Passage:
┌────────

March 2014
Hybrid VNA — Dell Partnership With lifeIMAGE Balances Cloud and Local Storage
By David Yeager
Radiology Today
Vol. 15 No. 3 P. 6
The rise of vendor-neutral archives (VNAs) was an evolutionary step in medical imaging. Now the archives themselves are evolving.
A little over one year ago, Dell partnered with lifeIMAGE to provide image- and information-sharing capabilities with Dell’s unified clinical archive (UCA). Current customers range from independent radiology practices to large health care systems. To date, they’ve signed Aspen Valley Hospital in Colorado; the University of Michigan Health System in Ann Arbor; Memorial Hospital in Gulfport, Mississippi; Turville Bay MRI & Radiation Oncology Center in Madison, Wisconsin; and the University of Tennessee Medical Center in Knoxville.
In many cases, it makes sense to decouple the archive from PACS, but the need for fast access to data has given some facilities pause when considering whether to adopt a VNA. A common question has been whether VNAs can deliver images at clinical speeds. The UCA uses a hybrid structure that keeps an up-to-date mirrored copy of the facility’s data in the cloud, at multiple data centers, while leaving three months to two years’ worth of data in local storage. The hybrid model can provide a certain level of comfort that necessary data will be available even if the Internet connection is interrupted. In the case of a natural disaster, Dell provides a viewer and access to data within 24 hours.
The UCA can take data from a variety of clinical sources and virtualize them to a standard format, such as DICOM or JPEG, making them readable across the enterprise. The UCA currently holds almost 7 billion images in the cloud. Dell maintains the data in a managed storage service that is HIPAA compliant and protected by Dell SecureWorks software. Customers are charged on a one-time, per-study basis, providing cost certainty for storage and archiving, and allowing facilities to shift the cost of storage from a capital expense to an operating expense.

└────────

Dataset entries
┌────────

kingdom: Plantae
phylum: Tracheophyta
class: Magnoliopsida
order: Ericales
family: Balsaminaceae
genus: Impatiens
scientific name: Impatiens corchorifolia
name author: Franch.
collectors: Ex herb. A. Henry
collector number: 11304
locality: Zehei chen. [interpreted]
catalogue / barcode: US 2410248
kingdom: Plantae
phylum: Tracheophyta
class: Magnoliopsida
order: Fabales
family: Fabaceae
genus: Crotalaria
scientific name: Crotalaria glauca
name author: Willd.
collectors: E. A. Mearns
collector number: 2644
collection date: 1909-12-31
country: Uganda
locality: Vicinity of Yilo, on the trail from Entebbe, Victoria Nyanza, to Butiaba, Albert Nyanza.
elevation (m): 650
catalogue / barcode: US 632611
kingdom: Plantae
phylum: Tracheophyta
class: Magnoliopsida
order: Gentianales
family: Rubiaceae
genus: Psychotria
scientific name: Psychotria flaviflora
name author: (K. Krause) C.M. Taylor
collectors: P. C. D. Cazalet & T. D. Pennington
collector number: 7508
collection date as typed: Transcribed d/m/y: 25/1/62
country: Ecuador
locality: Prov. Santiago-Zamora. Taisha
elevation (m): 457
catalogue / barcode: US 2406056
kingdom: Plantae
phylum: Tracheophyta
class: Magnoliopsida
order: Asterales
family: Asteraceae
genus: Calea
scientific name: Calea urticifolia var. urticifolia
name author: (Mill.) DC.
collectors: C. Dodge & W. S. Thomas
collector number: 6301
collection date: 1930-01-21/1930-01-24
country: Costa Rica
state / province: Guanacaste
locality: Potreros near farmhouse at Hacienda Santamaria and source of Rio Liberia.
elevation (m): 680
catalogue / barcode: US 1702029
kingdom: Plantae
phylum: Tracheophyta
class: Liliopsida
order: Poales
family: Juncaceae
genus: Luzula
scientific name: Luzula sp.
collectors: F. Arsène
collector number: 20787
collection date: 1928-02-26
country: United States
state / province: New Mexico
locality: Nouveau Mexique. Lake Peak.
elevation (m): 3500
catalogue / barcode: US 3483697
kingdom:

└────────

What you are asked to do: Transcribe the portion of the Radiology Today article on Dell's hybrid archive above, starting with "In many cases, it" and going on through "within 24 hours.".

Result of this task:
In many cases, it makes sense to decouple the archive from PACS, but the need for fast access to data has given some facilities pause when considering whether to adopt a VNA. A common question has been whether VNAs can deliver images at clinical speeds. The UCA uses a hybrid structure that keeps an up-to-date mirrored copy of the facility’s data in the cloud, at multiple data centers, while leaving three months to two years’ worth of data in local storage. The hybrid model can provide a certain level of comfort that necessary data will be available even if the Internet connection is interrupted. In the case of a natural disaster, Dell provides a viewer and access to data within 24 hours.